Vía Augusta
Alberto Grimaldi
La hora de Mazón
La ciudad y los días
El sufrimiento extremo y la muerte imponen un presente absoluto, sin posibilidad de mañana, que borra a la vez el pasado y el futuro; un radical aquí y ahora cerrado en sí mismo, sin salida. No hay recuerdos, no hay expectativas. Solo existe la dolorosa inmensidad de este instante borrándolo todo y la impenetrabilidad de la muerte. Es un sentimiento compartido por creyentes y no creyentes. Para los primeros, si tienen la gracia de serlo verdadera y hondamente, es un eclipse momentáneo, como el que se produjo cuando Jesús expiró, tras el que alumbra el sol de la resurrección. Este instante sin horizonte, de absoluto desvalimiento, de dolor sin consuelo, de total abandono a la muerte, incluso de momentánea ocultación de Dios, solo está representado en dos imágenes sevillanas: la Amargura y Fundación.

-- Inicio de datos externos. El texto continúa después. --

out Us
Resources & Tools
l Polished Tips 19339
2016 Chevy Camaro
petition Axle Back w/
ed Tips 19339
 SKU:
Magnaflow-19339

Ninguna dolorosa invoca desde lo más hondo del mayor dolor que un ser humano pueda sufrir –ver morir a su hijo, y de forma tan humillante y cruenta– a un Dios que parece haberlos abandonado. La Amargura es el “Dios mío, Dios mío, por qué me has abandonado”, a la vez oración y queja desesperada, de María. Ningún crucificado se desploma de forma tan desgarradoramente trágica, tan absolutamente muerto, como lo hace el Cristo de la Fundación, oficio de tinieblas esculpido, última vela del tenebrario apagada, áspero lamento de carracas. Lo esculpió Andrés de Ocampo poco antes de morir, en 1622, cuando ya estaban esculpidos todos –salvo el Cachorro– los grandes crucificados barrocos de Sevilla, cuyos modelos de alguna forma ignoró dándole un aire manierista. Como si buscara la espiritualidad de los místicos y músicos de finales del siglo XVI: de San Juan de la Cruz, a cuyo dibujo del crucificado puede recordar, de la Santa Teresa de Jesús que aconsejaba “poned los ojos en el Crucificado, y se os hará todo poco” o del Tomás Luis de Victoria del severo Oficio de Tinieblas, que siempre parece sonar en torno a él.
Cualquiera de los grandes museos del mundo querría tener esta obra excepcional para asombro de quienes lo vieran. Afortunadamente, lujo de Sevilla, mérito de sus hermandades, honra de la antiquísima hermandad de Los Negritos que lo adquirió en 1635, recibe culto –la vida de las sagradas imágenes que languidecen en los museos ayunas de oraciones, privadas del uso para el que fueron hechas– en la capilla de los Ángeles donde, este fin de semana, está en besapié.